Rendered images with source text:
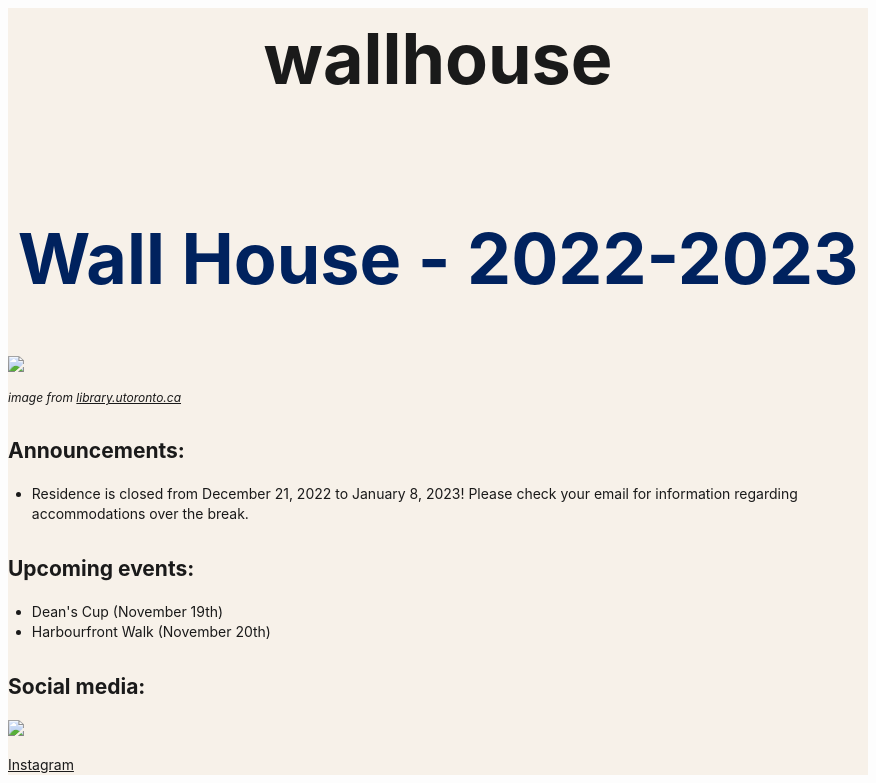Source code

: # wallhouse
<!DOCTYPE HTML>

<html>

<head>
	<title>Wall House</title>
	<style>
		body {
			background-color: rgb(247, 241, 233);
		}
		h1 {
			font-size: 70px;
			text-align: center;
		}
		#sorbara-photo {
			text-align: center;
		}
	</style>
</head>

<body>
	<h1 style="color: rgb(0, 34, 94)"> <strong>Wall House</strong> - 2022-2023</h1>
	<img class="sorbara-photo" src="https://upload.wikimedia.org/wikipedia/commons/d/d6/Sam_Sorbara_Hall.JPG" style="width:750px;">
	<p style="font-size: 12px;"><em>image from <a href="https://sce.library.utoronto.ca/images/f/f5/Sorbara.jpg">library.utoronto.ca</a></em></p>
	<h2>Announcements:</h2>
	<ul>
		<li> Residence is closed from December 21, 2022 to January 8, 2023! Please check your email for information regarding accommodations over the break. </li>
	</ul>
	<h2>Upcoming events:</h2>
	<ul>
		<li>Dean's Cup (November 19th)</li>
		<li>Harbourfront Walk (November 20th)</li>
	</ul>
	<h2>Social media:</h2>
	<img src="https://upload.wikimedia.org/wikipedia/commons/e/e7/Instagram_logo_2016.svg" style="width:50px;">
	<p><a href="https://www.instagram.com/wallhouse2023/">Instagram</a></p>
</body>


</html>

▶ _Problem_
Give again, word for word, only the lines that run from the top of the data above through the line with "House</strong> - 2022-2023</h1>". Drop the pictures.

▶ _Your solution_
Source code

: # wallhouse
<!DOCTYPE HTML>

<html>

<head>
	<title>Wall House</title>
	<style>
		body {
			background-color: rgb(247, 241, 233);
		}
		h1 {
			font-size: 70px;
			text-align: center;
		}
		#sorbara-photo {
			text-align: center;
		}
	</style>
</head>

<body>
	<h1 style="color: rgb(0, 34, 94)"> <strong>Wall House</strong> - 2022-2023</h1>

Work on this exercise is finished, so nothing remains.